* _Recorded data_:

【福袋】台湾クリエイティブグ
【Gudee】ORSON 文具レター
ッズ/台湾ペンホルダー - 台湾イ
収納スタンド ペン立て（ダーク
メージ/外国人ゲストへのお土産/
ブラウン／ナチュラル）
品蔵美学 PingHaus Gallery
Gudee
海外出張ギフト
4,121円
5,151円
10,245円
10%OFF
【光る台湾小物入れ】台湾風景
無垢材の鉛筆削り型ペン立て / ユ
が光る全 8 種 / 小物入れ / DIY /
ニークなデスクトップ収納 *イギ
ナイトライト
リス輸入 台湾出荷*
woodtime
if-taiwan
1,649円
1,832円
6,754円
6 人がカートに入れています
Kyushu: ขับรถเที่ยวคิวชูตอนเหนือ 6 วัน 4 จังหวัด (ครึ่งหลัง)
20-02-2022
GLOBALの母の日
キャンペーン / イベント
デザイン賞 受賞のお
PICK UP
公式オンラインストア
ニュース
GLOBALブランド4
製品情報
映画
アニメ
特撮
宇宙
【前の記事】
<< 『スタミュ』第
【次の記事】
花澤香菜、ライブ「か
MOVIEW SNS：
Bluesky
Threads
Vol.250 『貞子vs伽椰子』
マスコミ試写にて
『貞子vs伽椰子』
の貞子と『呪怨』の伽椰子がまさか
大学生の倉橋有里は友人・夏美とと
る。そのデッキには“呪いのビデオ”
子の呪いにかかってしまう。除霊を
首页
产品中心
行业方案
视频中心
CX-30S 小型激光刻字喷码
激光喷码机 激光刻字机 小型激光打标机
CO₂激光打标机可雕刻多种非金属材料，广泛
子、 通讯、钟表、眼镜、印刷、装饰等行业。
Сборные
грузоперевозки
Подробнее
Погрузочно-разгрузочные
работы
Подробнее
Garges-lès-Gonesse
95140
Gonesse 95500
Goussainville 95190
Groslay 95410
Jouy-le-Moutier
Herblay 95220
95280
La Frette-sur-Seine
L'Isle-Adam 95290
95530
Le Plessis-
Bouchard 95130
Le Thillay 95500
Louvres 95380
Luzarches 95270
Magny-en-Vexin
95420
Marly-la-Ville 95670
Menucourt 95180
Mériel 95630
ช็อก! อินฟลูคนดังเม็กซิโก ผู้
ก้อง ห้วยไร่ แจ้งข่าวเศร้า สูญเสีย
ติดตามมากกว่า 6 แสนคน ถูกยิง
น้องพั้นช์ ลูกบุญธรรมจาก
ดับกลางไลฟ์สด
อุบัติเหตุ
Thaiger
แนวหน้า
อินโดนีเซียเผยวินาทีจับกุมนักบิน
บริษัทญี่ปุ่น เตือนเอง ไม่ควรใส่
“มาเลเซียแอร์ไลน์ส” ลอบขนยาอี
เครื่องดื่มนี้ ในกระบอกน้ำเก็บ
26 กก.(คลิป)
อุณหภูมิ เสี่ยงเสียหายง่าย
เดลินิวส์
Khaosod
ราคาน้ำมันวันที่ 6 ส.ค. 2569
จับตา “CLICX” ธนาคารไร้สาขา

* _What you are asked to do_: Lay out every line of the material above as a JSON list of strings, with one string per line and blank lines omitted.

* _Expected answer_:
[
  "【福袋】台湾クリエイティブグ",
  "【Gudee】ORSON 文具レター",
  "ッズ/台湾ペンホルダー - 台湾イ",
  "収納スタンド ペン立て（ダーク",
  "メージ/外国人ゲストへのお土産/",
  "ブラウン／ナチュラル）",
  "品蔵美学 PingHaus Gallery",
  "Gudee",
  "海外出張ギフト",
  "4,121円",
  "5,151円",
  "10,245円",
  "10%OFF",
  "【光る台湾小物入れ】台湾風景",
  "無垢材の鉛筆削り型ペン立て / ユ",
  "が光る全 8 種 / 小物入れ / DIY /",
  "ニークなデスクトップ収納 *イギ",
  "ナイトライト",
  "リス輸入 台湾出荷*",
  "woodtime",
  "if-taiwan",
  "1,649円",
  "1,832円",
  "6,754円",
  "6 人がカートに入れています",
  "Kyushu: ขับรถเที่ยวคิวชูตอนเหนือ 6 วัน 4 จังหวัด (ครึ่งหลัง)",
  "20-02-2022",
  "GLOBALの母の日",
  "キャンペーン / イベント",
  "デザイン賞 受賞のお",
  "PICK UP",
  "公式オンラインストア",
  "ニュース",
  "GLOBALブランド4",
  "製品情報",
  "映画",
  "アニメ",
  "特撮",
  "宇宙",
  "【前の記事】",
  "<< 『スタミュ』第",
  "【次の記事】",
  "花澤香菜、ライブ「か",
  "MOVIEW SNS：",
  "Bluesky",
  "Threads",
  "Vol.250 『貞子vs伽椰子』",
  "マスコミ試写にて",
  "『貞子vs伽椰子』",
  "の貞子と『呪怨』の伽椰子がまさか",
  "大学生の倉橋有里は友人・夏美とと",
  "る。そのデッキには“呪いのビデオ”",
  "子の呪いにかかってしまう。除霊を",
  "首页",
  "产品中心",
  "行业方案",
  "视频中心",
  "CX-30S 小型激光刻字喷码",
  "激光喷码机 激光刻字机 小型激光打标机",
  "CO₂激光打标机可雕刻多种非金属材料，广泛",
  "子、 通讯、钟表、眼镜、印刷、装饰等行业。",
  "Сборные",
  "грузоперевозки",
  "Подробнее",
  "Погрузочно-разгрузочные",
  "работы",
  "Подробнее",
  "Garges-lès-Gonesse",
  "95140",
  "Gonesse 95500",
  "Goussainville 95190",
  "Groslay 95410",
  "Jouy-le-Moutier",
  "Herblay 95220",
  "95280",
  "La Frette-sur-Seine",
  "L'Isle-Adam 95290",
  "95530",
  "Le Plessis-",
  "Bouchard 95130",
  "Le Thillay 95500",
  "Louvres 95380",
  "Luzarches 95270",
  "Magny-en-Vexin",
  "95420",
  "Marly-la-Ville 95670",
  "Menucourt 95180",
  "Mériel 95630",
  "ช็อก! อินฟลูคนดังเม็กซิโก ผู้",
  "ก้อง ห้วยไร่ แจ้งข่าวเศร้า สูญเสีย",
  "ติดตามมากกว่า 6 แสนคน ถูกยิง",
  "น้องพั้นช์ ลูกบุญธรรมจาก",
  "ดับกลางไลฟ์สด",
  "อุบัติเหตุ",
  "Thaiger",
  "แนวหน้า",
  "อินโดนีเซียเผยวินาทีจับกุมนักบิน",
  "บริษัทญี่ปุ่น เตือนเอง ไม่ควรใส่",
  "“มาเลเซียแอร์ไลน์ส” ลอบขนยาอี",
  "เครื่องดื่มนี้ ในกระบอกน้ำเก็บ",
  "26 กก.(คลิป)",
  "อุณหภูมิ เสี่ยงเสียหายง่าย",
  "เดลินิวส์",
  "Khaosod",
  "ราคาน้ำมันวันที่ 6 ส.ค. 2569",
  "จับตา “CLICX” ธนาคารไร้สาขา"
]